→ Information supplied:
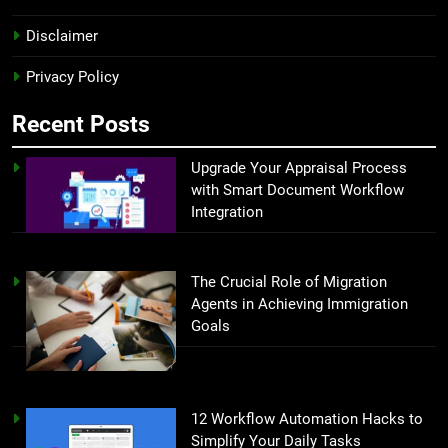
Disclaimer
Privacy Policy
Recent Posts
Upgrade Your Appraisal Process
with Smart Document Workflow
Integration
The Crucial Role of Migration
Agents in Achieving Immigration
Goals
12 Workflow Automation Hacks to
Simplify Your Daily Tasks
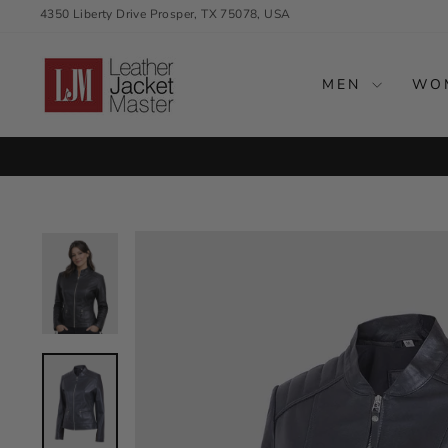
Skip
4350 Liberty Drive Prosper, TX 75078, USA
to
content
MEN
WO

→ Problem requirements:
Your task is a word-for-word transcription of the entries, leaving out all pictures.

→ Answer to this task:
Disclaimer
Privacy Policy
Recent Posts
Upgrade Your Appraisal Process
with Smart Document Workflow
Integration
The Crucial Role of Migration
Agents in Achieving Immigration
Goals
12 Workflow Automation Hacks to
Simplify Your Daily Tasks
Skip
4350 Liberty Drive Prosper, TX 75078, USA
to
content
MEN
WO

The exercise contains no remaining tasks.